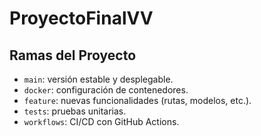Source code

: # ProyectoFinalVV
## Ramas del Proyecto

- `main`: versión estable y desplegable.
- `docker`: configuración de contenedores.
- `feature`: nuevas funcionalidades (rutas, modelos, etc.).
- `tests`: pruebas unitarias.
- `workflows`: CI/CD con GitHub Actions.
------
### WHAT TO WORK ON
State how many lines of the listing above contain the string "feature", matching case exactly, and give only that number.

### REPLY
1